[Start of section]
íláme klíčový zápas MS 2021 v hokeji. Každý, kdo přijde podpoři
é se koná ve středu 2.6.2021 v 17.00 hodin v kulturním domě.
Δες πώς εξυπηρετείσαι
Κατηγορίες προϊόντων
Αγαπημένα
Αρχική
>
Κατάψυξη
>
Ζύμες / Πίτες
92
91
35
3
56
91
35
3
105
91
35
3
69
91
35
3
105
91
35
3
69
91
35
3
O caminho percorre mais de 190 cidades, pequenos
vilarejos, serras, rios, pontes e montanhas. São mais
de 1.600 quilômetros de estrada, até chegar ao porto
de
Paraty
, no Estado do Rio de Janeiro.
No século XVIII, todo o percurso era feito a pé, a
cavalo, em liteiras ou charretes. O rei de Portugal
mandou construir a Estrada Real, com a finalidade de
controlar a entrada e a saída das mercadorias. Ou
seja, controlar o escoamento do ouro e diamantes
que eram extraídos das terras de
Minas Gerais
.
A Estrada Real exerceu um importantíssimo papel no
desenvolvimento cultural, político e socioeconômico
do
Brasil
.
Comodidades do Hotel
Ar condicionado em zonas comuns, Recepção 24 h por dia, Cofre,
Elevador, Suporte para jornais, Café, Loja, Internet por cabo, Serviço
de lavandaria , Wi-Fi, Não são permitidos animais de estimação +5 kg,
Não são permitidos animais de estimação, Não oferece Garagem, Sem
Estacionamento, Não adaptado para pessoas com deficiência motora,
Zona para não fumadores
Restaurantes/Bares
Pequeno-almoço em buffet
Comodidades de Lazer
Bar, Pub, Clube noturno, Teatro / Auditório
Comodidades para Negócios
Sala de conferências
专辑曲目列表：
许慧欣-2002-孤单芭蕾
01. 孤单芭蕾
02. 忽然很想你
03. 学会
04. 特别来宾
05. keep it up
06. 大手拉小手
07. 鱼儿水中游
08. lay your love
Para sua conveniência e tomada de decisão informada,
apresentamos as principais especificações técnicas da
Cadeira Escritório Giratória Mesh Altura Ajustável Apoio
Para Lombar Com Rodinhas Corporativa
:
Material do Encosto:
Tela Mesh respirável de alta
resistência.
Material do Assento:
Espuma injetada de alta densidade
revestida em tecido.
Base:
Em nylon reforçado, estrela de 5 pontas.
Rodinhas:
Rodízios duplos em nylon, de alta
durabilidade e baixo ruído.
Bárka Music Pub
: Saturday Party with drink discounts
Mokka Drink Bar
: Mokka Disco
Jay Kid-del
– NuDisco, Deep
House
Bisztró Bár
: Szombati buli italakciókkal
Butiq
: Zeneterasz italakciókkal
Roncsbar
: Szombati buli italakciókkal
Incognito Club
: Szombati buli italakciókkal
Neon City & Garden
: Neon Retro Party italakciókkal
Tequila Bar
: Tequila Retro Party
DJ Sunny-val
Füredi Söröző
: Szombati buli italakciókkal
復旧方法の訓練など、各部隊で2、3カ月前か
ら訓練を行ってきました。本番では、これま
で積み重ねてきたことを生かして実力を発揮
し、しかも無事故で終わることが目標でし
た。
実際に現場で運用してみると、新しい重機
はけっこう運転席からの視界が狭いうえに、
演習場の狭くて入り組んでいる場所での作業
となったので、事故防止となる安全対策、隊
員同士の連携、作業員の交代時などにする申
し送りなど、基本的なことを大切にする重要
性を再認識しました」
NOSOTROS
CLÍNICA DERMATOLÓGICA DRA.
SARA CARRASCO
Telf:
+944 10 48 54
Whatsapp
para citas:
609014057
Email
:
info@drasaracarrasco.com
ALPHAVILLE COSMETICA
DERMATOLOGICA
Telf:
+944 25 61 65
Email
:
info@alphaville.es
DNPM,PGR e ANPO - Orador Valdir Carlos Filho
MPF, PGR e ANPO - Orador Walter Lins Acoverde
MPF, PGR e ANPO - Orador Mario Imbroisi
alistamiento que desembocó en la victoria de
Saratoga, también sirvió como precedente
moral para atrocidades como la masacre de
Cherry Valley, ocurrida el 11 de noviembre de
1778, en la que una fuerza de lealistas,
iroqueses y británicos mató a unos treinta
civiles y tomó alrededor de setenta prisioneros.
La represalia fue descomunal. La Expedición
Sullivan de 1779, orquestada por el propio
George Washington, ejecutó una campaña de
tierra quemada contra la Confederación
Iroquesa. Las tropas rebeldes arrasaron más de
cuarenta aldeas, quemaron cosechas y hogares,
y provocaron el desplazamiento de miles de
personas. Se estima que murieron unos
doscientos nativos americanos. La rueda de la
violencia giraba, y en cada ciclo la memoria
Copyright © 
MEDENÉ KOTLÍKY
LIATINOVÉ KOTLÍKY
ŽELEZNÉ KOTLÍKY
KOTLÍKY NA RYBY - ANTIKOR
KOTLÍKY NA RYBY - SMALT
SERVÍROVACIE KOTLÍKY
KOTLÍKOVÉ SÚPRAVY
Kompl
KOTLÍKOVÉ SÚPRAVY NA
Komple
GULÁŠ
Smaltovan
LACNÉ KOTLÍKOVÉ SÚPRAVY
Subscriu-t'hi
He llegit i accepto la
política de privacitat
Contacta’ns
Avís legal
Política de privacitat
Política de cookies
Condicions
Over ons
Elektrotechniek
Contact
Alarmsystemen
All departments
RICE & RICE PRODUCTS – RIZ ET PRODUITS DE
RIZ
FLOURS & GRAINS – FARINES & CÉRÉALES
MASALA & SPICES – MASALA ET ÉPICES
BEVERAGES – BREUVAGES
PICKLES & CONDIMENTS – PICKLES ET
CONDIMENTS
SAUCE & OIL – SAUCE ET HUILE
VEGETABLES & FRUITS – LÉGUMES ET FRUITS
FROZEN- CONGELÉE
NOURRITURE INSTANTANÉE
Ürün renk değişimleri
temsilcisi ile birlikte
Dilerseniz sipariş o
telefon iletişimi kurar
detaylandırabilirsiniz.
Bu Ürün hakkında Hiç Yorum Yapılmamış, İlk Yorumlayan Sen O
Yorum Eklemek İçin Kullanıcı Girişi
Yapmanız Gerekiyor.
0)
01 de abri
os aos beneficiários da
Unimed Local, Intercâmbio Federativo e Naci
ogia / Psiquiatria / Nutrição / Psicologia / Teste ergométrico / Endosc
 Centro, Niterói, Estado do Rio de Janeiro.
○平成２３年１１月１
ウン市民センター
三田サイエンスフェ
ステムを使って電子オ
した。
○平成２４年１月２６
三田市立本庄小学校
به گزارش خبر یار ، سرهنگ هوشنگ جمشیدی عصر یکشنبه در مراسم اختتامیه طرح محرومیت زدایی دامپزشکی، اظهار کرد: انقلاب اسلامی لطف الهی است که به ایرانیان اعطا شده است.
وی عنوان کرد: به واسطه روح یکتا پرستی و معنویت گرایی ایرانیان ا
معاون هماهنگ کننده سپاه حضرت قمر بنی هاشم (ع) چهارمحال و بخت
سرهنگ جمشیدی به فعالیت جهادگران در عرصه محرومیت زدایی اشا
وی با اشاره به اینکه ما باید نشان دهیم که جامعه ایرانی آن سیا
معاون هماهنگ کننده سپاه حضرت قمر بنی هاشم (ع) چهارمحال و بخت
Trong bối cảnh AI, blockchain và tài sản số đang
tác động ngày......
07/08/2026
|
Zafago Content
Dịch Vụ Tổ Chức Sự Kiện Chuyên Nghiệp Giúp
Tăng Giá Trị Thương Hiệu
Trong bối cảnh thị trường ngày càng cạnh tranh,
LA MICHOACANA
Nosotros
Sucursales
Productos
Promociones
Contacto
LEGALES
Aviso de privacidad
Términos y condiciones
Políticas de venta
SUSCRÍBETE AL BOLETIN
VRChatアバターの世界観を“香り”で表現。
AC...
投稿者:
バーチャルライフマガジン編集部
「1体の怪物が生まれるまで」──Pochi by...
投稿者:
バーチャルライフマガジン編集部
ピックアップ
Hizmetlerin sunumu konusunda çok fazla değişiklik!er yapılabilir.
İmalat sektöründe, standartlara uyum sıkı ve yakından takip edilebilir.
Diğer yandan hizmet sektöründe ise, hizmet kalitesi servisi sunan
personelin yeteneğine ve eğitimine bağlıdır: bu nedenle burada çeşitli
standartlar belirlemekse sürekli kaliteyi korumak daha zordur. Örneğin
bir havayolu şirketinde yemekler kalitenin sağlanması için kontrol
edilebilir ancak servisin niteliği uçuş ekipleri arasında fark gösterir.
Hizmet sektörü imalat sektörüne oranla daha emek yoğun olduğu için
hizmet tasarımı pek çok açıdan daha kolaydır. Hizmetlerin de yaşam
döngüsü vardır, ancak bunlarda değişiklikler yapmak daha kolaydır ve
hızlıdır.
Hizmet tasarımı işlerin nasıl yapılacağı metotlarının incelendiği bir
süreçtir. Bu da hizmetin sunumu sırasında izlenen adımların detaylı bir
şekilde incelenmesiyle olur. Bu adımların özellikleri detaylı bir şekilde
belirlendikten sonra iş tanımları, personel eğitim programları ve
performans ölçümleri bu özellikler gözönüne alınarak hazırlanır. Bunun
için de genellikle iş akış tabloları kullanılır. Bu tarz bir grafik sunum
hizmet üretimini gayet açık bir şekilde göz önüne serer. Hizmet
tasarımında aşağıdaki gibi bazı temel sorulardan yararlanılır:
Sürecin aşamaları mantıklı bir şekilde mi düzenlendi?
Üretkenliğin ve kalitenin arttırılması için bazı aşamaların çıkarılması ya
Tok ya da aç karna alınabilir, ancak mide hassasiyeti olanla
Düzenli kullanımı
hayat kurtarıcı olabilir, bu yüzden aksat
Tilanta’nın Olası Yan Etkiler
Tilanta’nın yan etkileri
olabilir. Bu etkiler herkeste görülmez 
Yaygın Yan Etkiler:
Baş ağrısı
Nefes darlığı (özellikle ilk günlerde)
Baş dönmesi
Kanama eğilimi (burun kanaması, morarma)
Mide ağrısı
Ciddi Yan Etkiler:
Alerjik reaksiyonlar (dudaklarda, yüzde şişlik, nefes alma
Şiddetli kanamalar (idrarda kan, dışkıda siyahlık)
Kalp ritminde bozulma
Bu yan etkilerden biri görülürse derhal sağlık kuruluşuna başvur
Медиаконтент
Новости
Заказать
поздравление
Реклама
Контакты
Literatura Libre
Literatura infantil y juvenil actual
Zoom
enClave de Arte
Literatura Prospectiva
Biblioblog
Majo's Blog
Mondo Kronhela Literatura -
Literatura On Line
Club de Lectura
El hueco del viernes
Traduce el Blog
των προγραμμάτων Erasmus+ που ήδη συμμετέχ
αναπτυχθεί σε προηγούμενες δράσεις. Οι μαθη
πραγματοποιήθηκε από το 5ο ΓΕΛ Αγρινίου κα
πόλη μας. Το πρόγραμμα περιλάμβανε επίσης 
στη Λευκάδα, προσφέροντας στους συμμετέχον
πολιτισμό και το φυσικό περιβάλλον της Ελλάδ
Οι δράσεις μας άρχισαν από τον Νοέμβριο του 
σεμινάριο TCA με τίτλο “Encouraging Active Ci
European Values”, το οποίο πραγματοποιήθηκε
[End of section]
* _TO DO_:
Reproduce the material above unchanged, from its first line up to and including the line with "Bar, Pub, Clube noturno, Teatro / Auditório".

* _FINISHED EXERCISE_:
íláme klíčový zápas MS 2021 v hokeji. Každý, kdo přijde podpoři
é se koná ve středu 2.6.2021 v 17.00 hodin v kulturním domě.
Δες πώς εξυπηρετείσαι
Κατηγορίες προϊόντων
Αγαπημένα
Αρχική
>
Κατάψυξη
>
Ζύμες / Πίτες
92
91
35
3
56
91
35
3
105
91
35
3
69
91
35
3
105
91
35
3
69
91
35
3
O caminho percorre mais de 190 cidades, pequenos
vilarejos, serras, rios, pontes e montanhas. São mais
de 1.600 quilômetros de estrada, até chegar ao porto
de
Paraty
, no Estado do Rio de Janeiro.
No século XVIII, todo o percurso era feito a pé, a
cavalo, em liteiras ou charretes. O rei de Portugal
mandou construir a Estrada Real, com a finalidade de
controlar a entrada e a saída das mercadorias. Ou
seja, controlar o escoamento do ouro e diamantes
que eram extraídos das terras de
Minas Gerais
.
A Estrada Real exerceu um importantíssimo papel no
desenvolvimento cultural, político e socioeconômico
do
Brasil
.
Comodidades do Hotel
Ar condicionado em zonas comuns, Recepção 24 h por dia, Cofre,
Elevador, Suporte para jornais, Café, Loja, Internet por cabo, Serviço
de lavandaria , Wi-Fi, Não são permitidos animais de estimação +5 kg,
Não são permitidos animais de estimação, Não oferece Garagem, Sem
Estacionamento, Não adaptado para pessoas com deficiência motora,
Zona para não fumadores
Restaurantes/Bares
Pequeno-almoço em buffet
Comodidades de Lazer
Bar, Pub, Clube noturno, Teatro / Auditório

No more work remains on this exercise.